Заполучив акт и сунув его в карман, Хурун Иванович наконец-то отпустил меня. Плечо горело. Наверное, даже синяки остались.

Я подвинулся ближе к Арминеку.

— Может, скажем леснику про Атока Павловича?

— Подождем.

А Хурун опять разошелся. Накричал на Майру Михайловну. Обругал ее, что за нами не уследила. Велел всем сейчас же отправляться домой. Только Ачиса оставил. Нечего, сказал больше тут делать, пока еще чего-нибудь не набезобразничали. И так придется теперь отвечать за пожар — на всю школу позор. Мы, сказал, с Ачисом проверим, нет ли где еще опасности для леса. Вот вам, сказал, и золотой стол, и корыто Ханза лига… Он еще перед лесником за нас извинялся. Хорошо, сказал, что дождь вовремя пошел, а то не миновать бы большой беды.

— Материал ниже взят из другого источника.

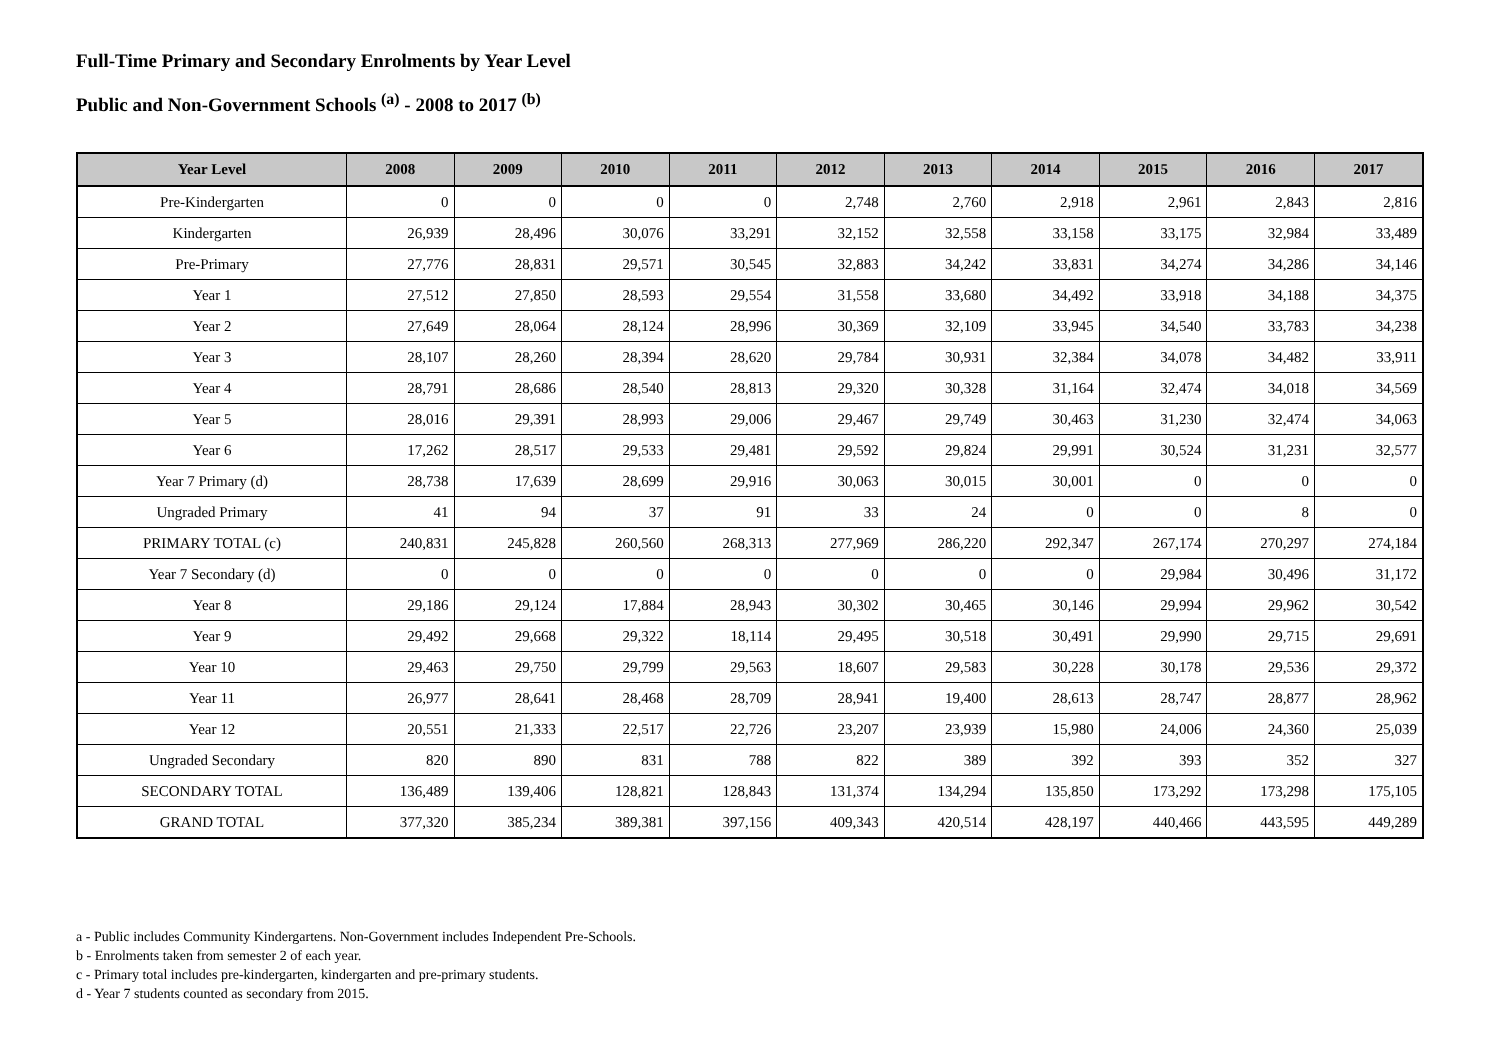Full-Time Primary and Secondary Enrolments by Year Level
Public and Non-Government Schools <sup>(a)</sup> - 2008 to 2017 <sup>(b)</sup>
| Year Level | 2008 | 2009 | 2010 | 2011 | 2012 | 2013 | 2014 | 2015 | 2016 | 2017 |
| --- | --- | --- | --- | --- | --- | --- | --- | --- | --- | --- |
| Pre-Kindergarten | 0 | 0 | 0 | 0 | 2,748 | 2,760 | 2,918 | 2,961 | 2,843 | 2,816 |
| Kindergarten | 26,939 | 28,496 | 30,076 | 33,291 | 32,152 | 32,558 | 33,158 | 33,175 | 32,984 | 33,489 |
| Pre-Primary | 27,776 | 28,831 | 29,571 | 30,545 | 32,883 | 34,242 | 33,831 | 34,274 | 34,286 | 34,146 |
| Year 1 | 27,512 | 27,850 | 28,593 | 29,554 | 31,558 | 33,680 | 34,492 | 33,918 | 34,188 | 34,375 |
| Year 2 | 27,649 | 28,064 | 28,124 | 28,996 | 30,369 | 32,109 | 33,945 | 34,540 | 33,783 | 34,238 |
| Year 3 | 28,107 | 28,260 | 28,394 | 28,620 | 29,784 | 30,931 | 32,384 | 34,078 | 34,482 | 33,911 |
| Year 4 | 28,791 | 28,686 | 28,540 | 28,813 | 29,320 | 30,328 | 31,164 | 32,474 | 34,018 | 34,569 |
| Year 5 | 28,016 | 29,391 | 28,993 | 29,006 | 29,467 | 29,749 | 30,463 | 31,230 | 32,474 | 34,063 |
| Year 6 | 17,262 | 28,517 | 29,533 | 29,481 | 29,592 | 29,824 | 29,991 | 30,524 | 31,231 | 32,577 |
| Year 7 Primary (d) | 28,738 | 17,639 | 28,699 | 29,916 | 30,063 | 30,015 | 30,001 | 0 | 0 | 0 |
| Ungraded Primary | 41 | 94 | 37 | 91 | 33 | 24 | 0 | 0 | 8 | 0 |
| PRIMARY TOTAL (c) | 240,831 | 245,828 | 260,560 | 268,313 | 277,969 | 286,220 | 292,347 | 267,174 | 270,297 | 274,184 |
| Year 7 Secondary (d) | 0 | 0 | 0 | 0 | 0 | 0 | 0 | 29,984 | 30,496 | 31,172 |
| Year 8 | 29,186 | 29,124 | 17,884 | 28,943 | 30,302 | 30,465 | 30,146 | 29,994 | 29,962 | 30,542 |
| Year 9 | 29,492 | 29,668 | 29,322 | 18,114 | 29,495 | 30,518 | 30,491 | 29,990 | 29,715 | 29,691 |
| Year 10 | 29,463 | 29,750 | 29,799 | 29,563 | 18,607 | 29,583 | 30,228 | 30,178 | 29,536 | 29,372 |
| Year 11 | 26,977 | 28,641 | 28,468 | 28,709 | 28,941 | 19,400 | 28,613 | 28,747 | 28,877 | 28,962 |
| Year 12 | 20,551 | 21,333 | 22,517 | 22,726 | 23,207 | 23,939 | 15,980 | 24,006 | 24,360 | 25,039 |
| Ungraded Secondary | 820 | 890 | 831 | 788 | 822 | 389 | 392 | 393 | 352 | 327 |
| SECONDARY TOTAL | 136,489 | 139,406 | 128,821 | 128,843 | 131,374 | 134,294 | 135,850 | 173,292 | 173,298 | 175,105 |
| GRAND TOTAL | 377,320 | 385,234 | 389,381 | 397,156 | 409,343 | 420,514 | 428,197 | 440,466 | 443,595 | 449,289 |
a - Public includes Community Kindergartens. Non-Government includes Independent Pre-Schools.
b - Enrolments taken from semester 2 of each year.
c - Primary total includes pre-kindergarten, kindergarten and pre-primary students.
d - Year 7 students counted as secondary from 2015.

Майра Михайловна ни спорить, ни оправдываться не стала- бесполезно. Ребята, понятно, тоже расстроились. Побрели, как побитые.

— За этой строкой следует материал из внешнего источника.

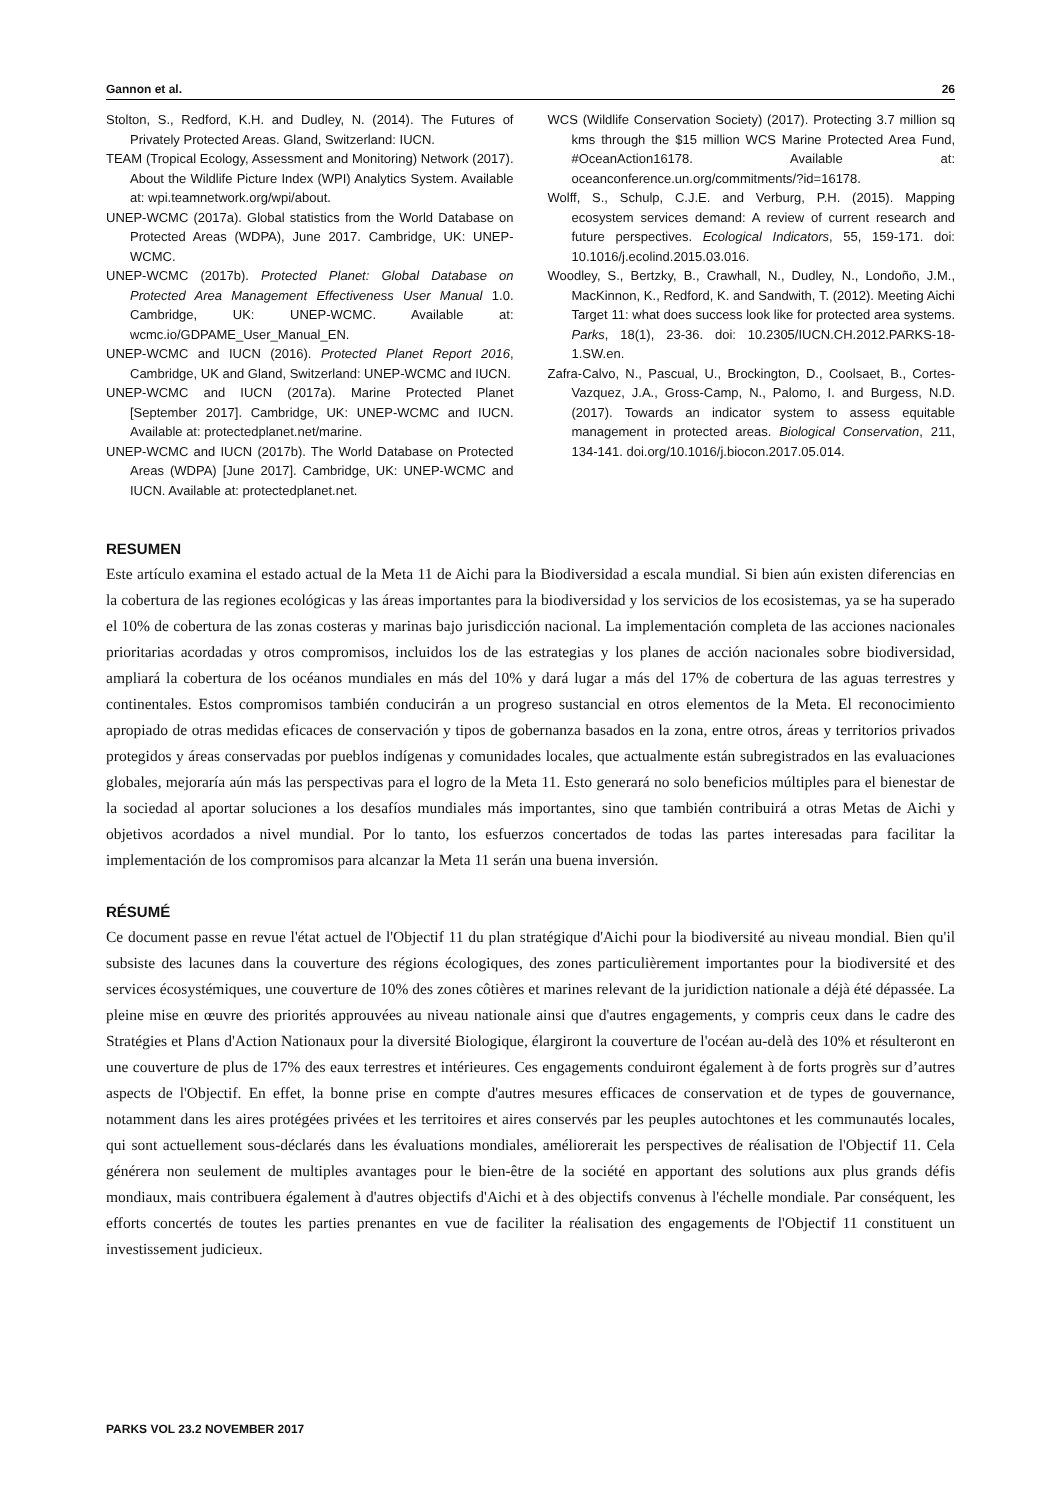Gannon et al. 26
Stolton, S., Redford, K.H. and Dudley, N. (2014). The Futures of Privately Protected Areas. Gland, Switzerland: IUCN.
TEAM (Tropical Ecology, Assessment and Monitoring) Network (2017). About the Wildlife Picture Index (WPI) Analytics System. Available at: wpi.teamnetwork.org/wpi/about.
UNEP-WCMC (2017a). Global statistics from the World Database on Protected Areas (WDPA), June 2017. Cambridge, UK: UNEP-WCMC.
UNEP-WCMC (2017b). Protected Planet: Global Database on Protected Area Management Effectiveness User Manual 1.0. Cambridge, UK: UNEP-WCMC. Available at: wcmc.io/GDPAME_User_Manual_EN.
UNEP-WCMC and IUCN (2016). Protected Planet Report 2016, Cambridge, UK and Gland, Switzerland: UNEP-WCMC and IUCN.
UNEP-WCMC and IUCN (2017a). Marine Protected Planet [September 2017]. Cambridge, UK: UNEP-WCMC and IUCN. Available at: protectedplanet.net/marine.
UNEP-WCMC and IUCN (2017b). The World Database on Protected Areas (WDPA) [June 2017]. Cambridge, UK: UNEP-WCMC and IUCN. Available at: protectedplanet.net.
WCS (Wildlife Conservation Society) (2017). Protecting 3.7 million sq kms through the $15 million WCS Marine Protected Area Fund, #OceanAction16178. Available at: oceanconference.un.org/commitments/?id=16178.
Wolff, S., Schulp, C.J.E. and Verburg, P.H. (2015). Mapping ecosystem services demand: A review of current research and future perspectives. Ecological Indicators, 55, 159-171. doi: 10.1016/j.ecolind.2015.03.016.
Woodley, S., Bertzky, B., Crawhall, N., Dudley, N., Londoño, J.M., MacKinnon, K., Redford, K. and Sandwith, T. (2012). Meeting Aichi Target 11: what does success look like for protected area systems. Parks, 18(1), 23-36. doi: 10.2305/IUCN.CH.2012.PARKS-18-1.SW.en.
Zafra-Calvo, N., Pascual, U., Brockington, D., Coolsaet, B., Cortes-Vazquez, J.A., Gross-Camp, N., Palomo, I. and Burgess, N.D. (2017). Towards an indicator system to assess equitable management in protected areas. Biological Conservation, 211, 134-141. doi.org/10.1016/j.biocon.2017.05.014.
RESUMEN
Este artículo examina el estado actual de la Meta 11 de Aichi para la Biodiversidad a escala mundial. Si bien aún existen diferencias en la cobertura de las regiones ecológicas y las áreas importantes para la biodiversidad y los servicios de los ecosistemas, ya se ha superado el 10% de cobertura de las zonas costeras y marinas bajo jurisdicción nacional. La implementación completa de las acciones nacionales prioritarias acordadas y otros compromisos, incluidos los de las estrategias y los planes de acción nacionales sobre biodiversidad, ampliará la cobertura de los océanos mundiales en más del 10% y dará lugar a más del 17% de cobertura de las aguas terrestres y continentales. Estos compromisos también conducirán a un progreso sustancial en otros elementos de la Meta. El reconocimiento apropiado de otras medidas eficaces de conservación y tipos de gobernanza basados en la zona, entre otros, áreas y territorios privados protegidos y áreas conservadas por pueblos indígenas y comunidades locales, que actualmente están subregistrados en las evaluaciones globales, mejoraría aún más las perspectivas para el logro de la Meta 11. Esto generará no solo beneficios múltiples para el bienestar de la sociedad al aportar soluciones a los desafíos mundiales más importantes, sino que también contribuirá a otras Metas de Aichi y objetivos acordados a nivel mundial. Por lo tanto, los esfuerzos concertados de todas las partes interesadas para facilitar la implementación de los compromisos para alcanzar la Meta 11 serán una buena inversión.
RÉSUMÉ
Ce document passe en revue l'état actuel de l'Objectif 11 du plan stratégique d'Aichi pour la biodiversité au niveau mondial. Bien qu'il subsiste des lacunes dans la couverture des régions écologiques, des zones particulièrement importantes pour la biodiversité et des services écosystémiques, une couverture de 10% des zones côtières et marines relevant de la juridiction nationale a déjà été dépassée. La pleine mise en œuvre des priorités approuvées au niveau nationale ainsi que d'autres engagements, y compris ceux dans le cadre des Stratégies et Plans d'Action Nationaux pour la diversité Biologique, élargiront la couverture de l'océan au-delà des 10% et résulteront en une couverture de plus de 17% des eaux terrestres et intérieures. Ces engagements conduiront également à de forts progrès sur d’autres aspects de l'Objectif. En effet, la bonne prise en compte d'autres mesures efficaces de conservation et de types de gouvernance, notamment dans les aires protégées privées et les territoires et aires conservés par les peuples autochtones et les communautés locales, qui sont actuellement sous-déclarés dans les évaluations mondiales, améliorerait les perspectives de réalisation de l'Objectif 11. Cela générera non seulement de multiples avantages pour le bien-être de la société en apportant des solutions aux plus grands défis mondiaux, mais contribuera également à d'autres objectifs d'Aichi et à des objectifs convenus à l'échelle mondiale. Par conséquent, les efforts concertés de toutes les parties prenantes en vue de faciliter la réalisation des engagements de l'Objectif 11 constituent un investissement judicieux.
PARKS VOL 23.2 NOVEMBER 2017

Амас, Кайсап и Кобырса не вытерпели все же, к нам подбежали, но ни о чем не расспрашивали, ждали, что мы сами обо всем расскажем. А мы, замедляя шаг, держали язык за зубами и думали только о том, как ускользнуть к изыскателю и сообщить ему обо всем случившемся.

— Знаешь,- предложил я Арминеку,- надо, чтобы Майра Михайловна узнала и про марала, и про пожар, и про Атока Павловича.

— Идет!

Он догнал вожатую и отозвал ее. Майра Михайловна внимательно слушала, не перебивая, и только головой кивнула. Арминек бегом вернулся к нам.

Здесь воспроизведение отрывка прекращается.